++++ Supplied records ++++
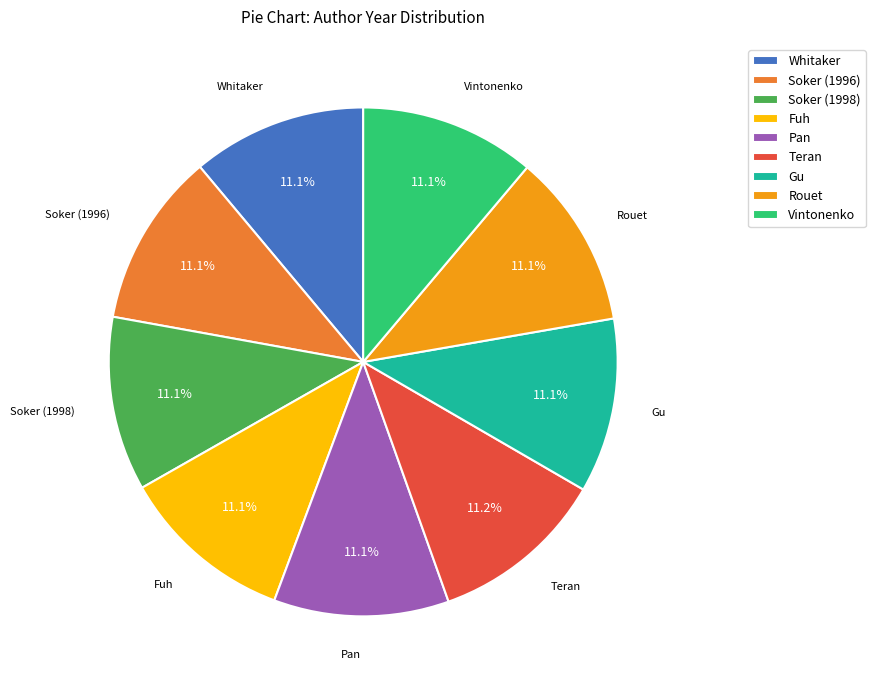

What is the ratio of the value at Soker (1996) to the value at Soker (1998)?

1.0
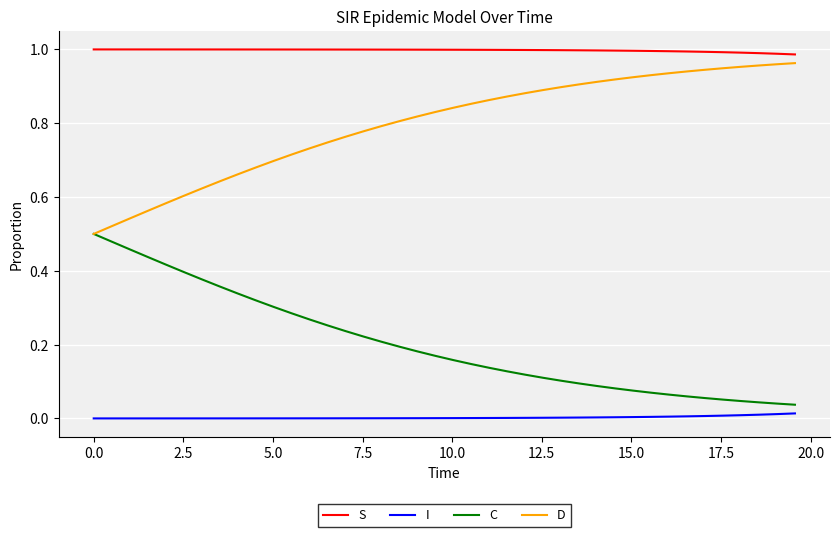

True or false: I and S intersect in this chart.

False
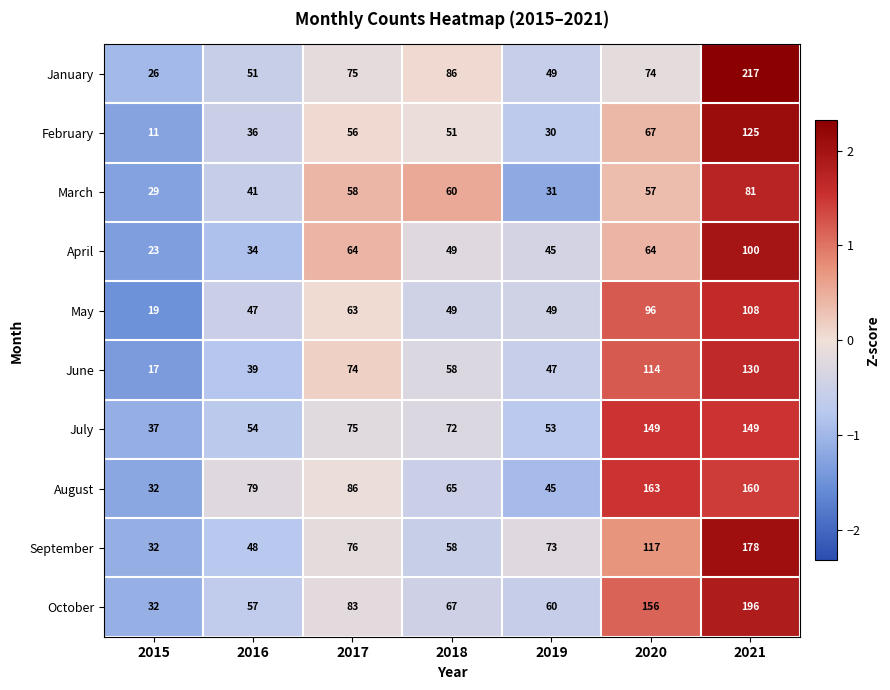

How many data points in August are less than 79?

3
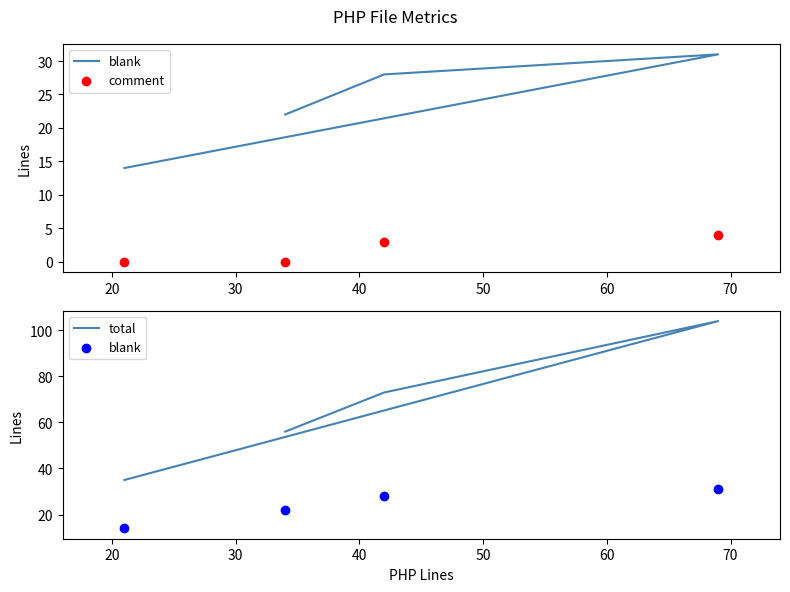

Which series reaches the maximum Y coordinate?

total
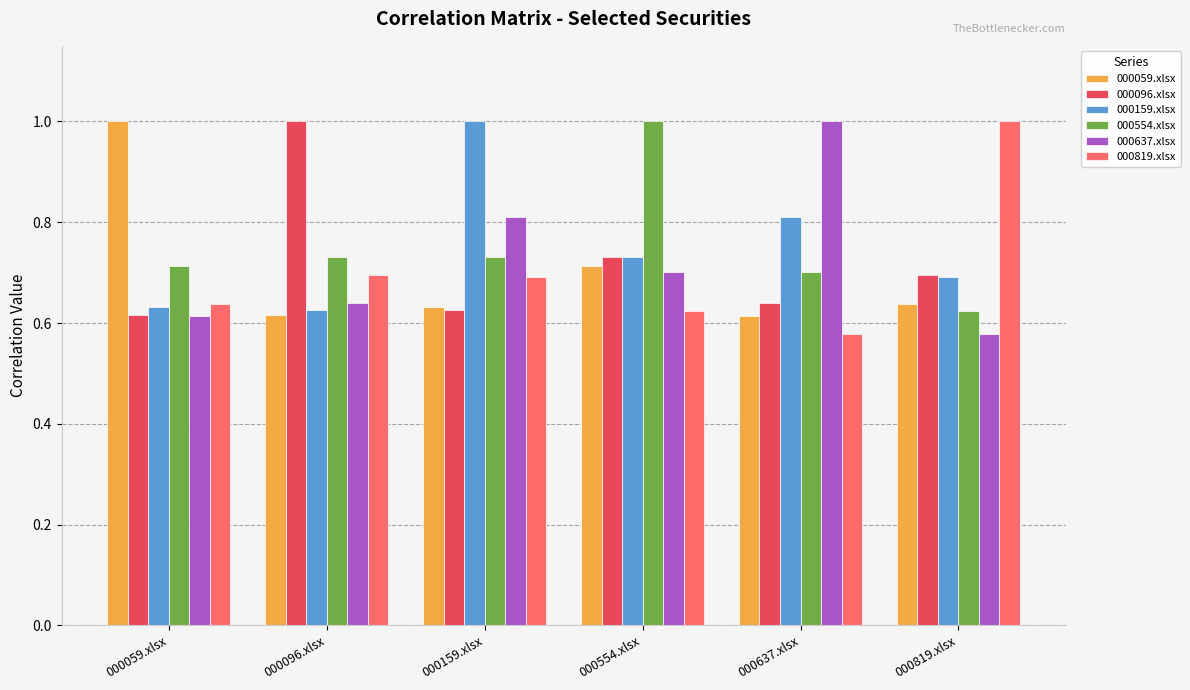

What is the spread (max minus min) of values at 000059.xlsx?

0.4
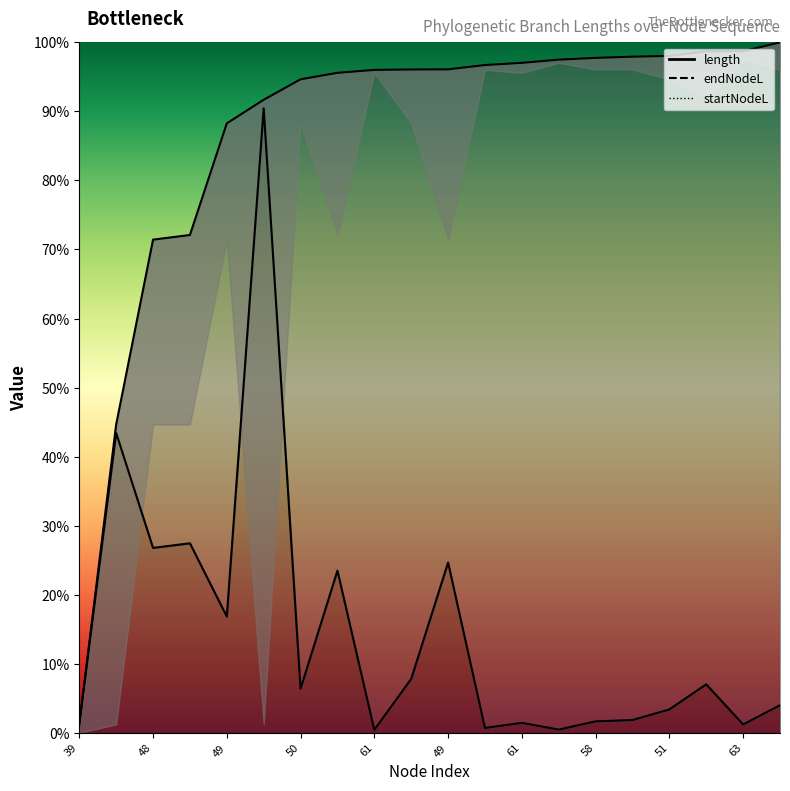

Count the number of categories in the chart.

20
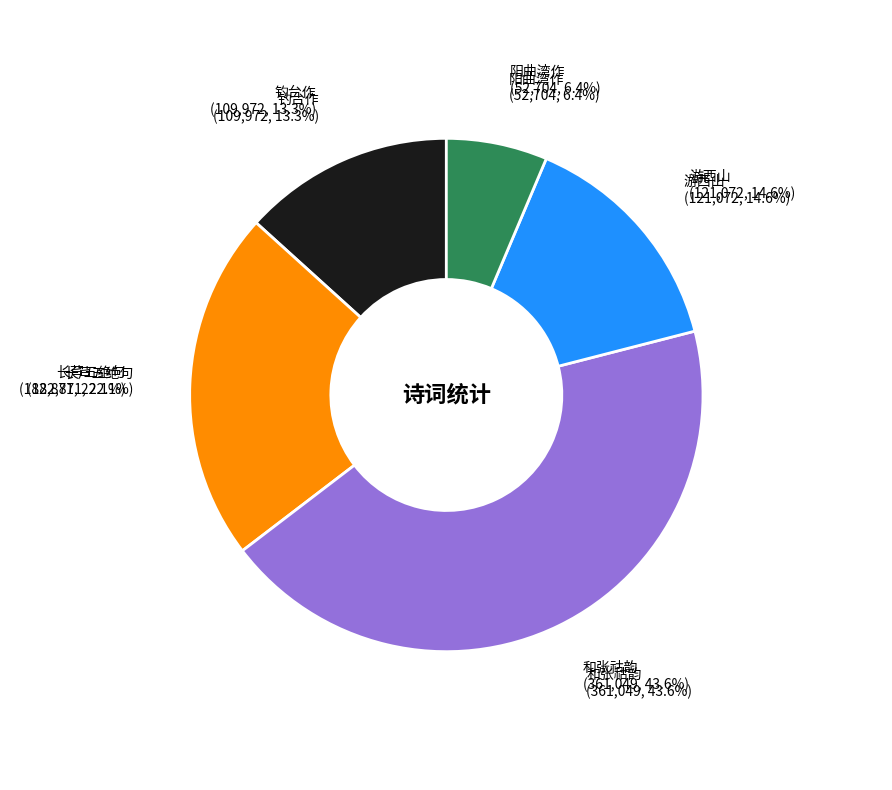

To the nearest percent, what is the difference between the largest and smallest slice percentages?

37%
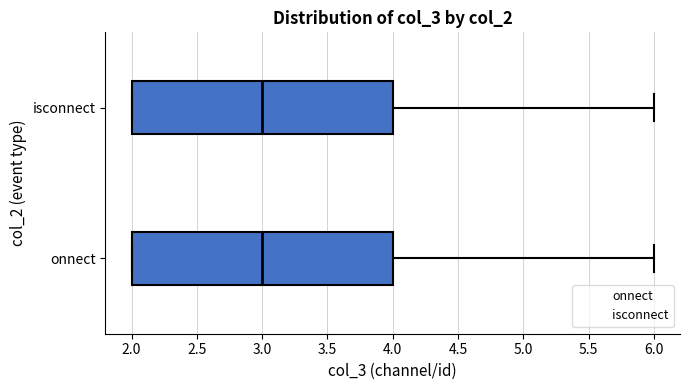

Reading bottom to top, transcribe this box plot: for each box, give where its median line is, the range the box spans, and where its two whiskers end, as read against the x-axis. The values are not printed on the chart, so give them approximately, as read against the axis.

onnect: median 3, box 2 to 4, whiskers 2 to 6
isconnect: median 3, box 2 to 4, whiskers 2 to 6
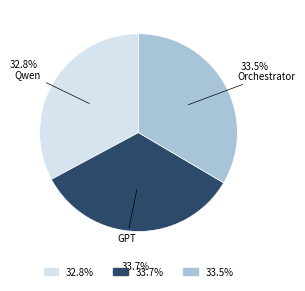

Is there any slice that represents more than half of the pie?

No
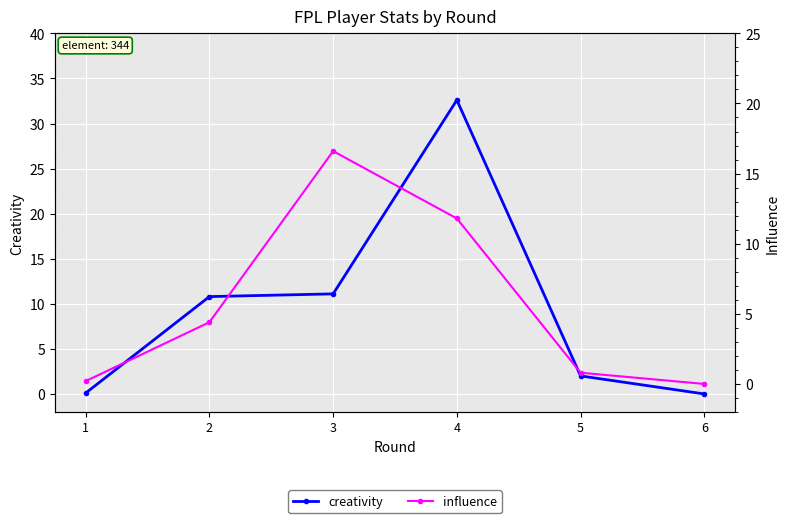

Which series has the largest total across all categories?

creativity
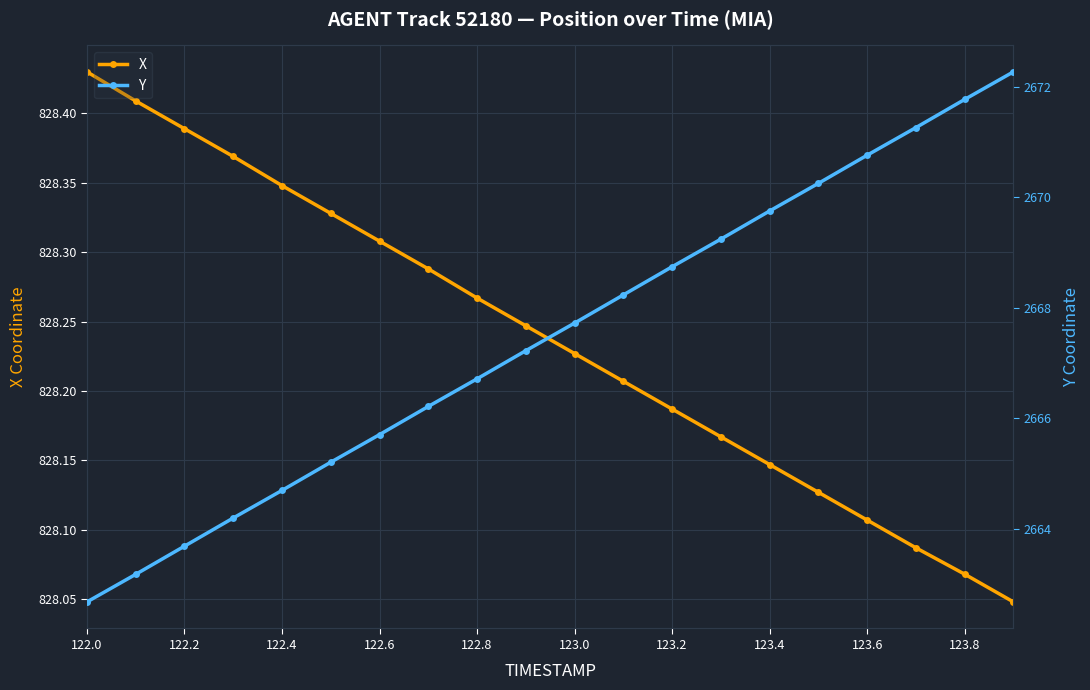

What is the average value of the X series?

828.2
++++
What to work on: Write out every line of the records above word for word, omitting the pictures.

Answer box:
What is the ratio of the value at Soker (1996) to the value at Soker (1998)?

1.0

True or false: I and S intersect in this chart.

False

How many data points in August are less than 79?

3

Which series reaches the maximum Y coordinate?

total

What is the spread (max minus min) of values at 000059.xlsx?

0.4

Count the number of categories in the chart.

20

To the nearest percent, what is the difference between the largest and smallest slice percentages?

37%

Reading bottom to top, transcribe this box plot: for each box, give where its median line is, the range the box spans, and where its two whiskers end, as read against the x-axis. The values are not printed on the chart, so give them approximately, as read against the axis.

onnect: median 3, box 2 to 4, whiskers 2 to 6
isconnect: median 3, box 2 to 4, whiskers 2 to 6

Is there any slice that represents more than half of the pie?

No

Which series has the largest total across all categories?

creativity

What is the average value of the X series?

828.2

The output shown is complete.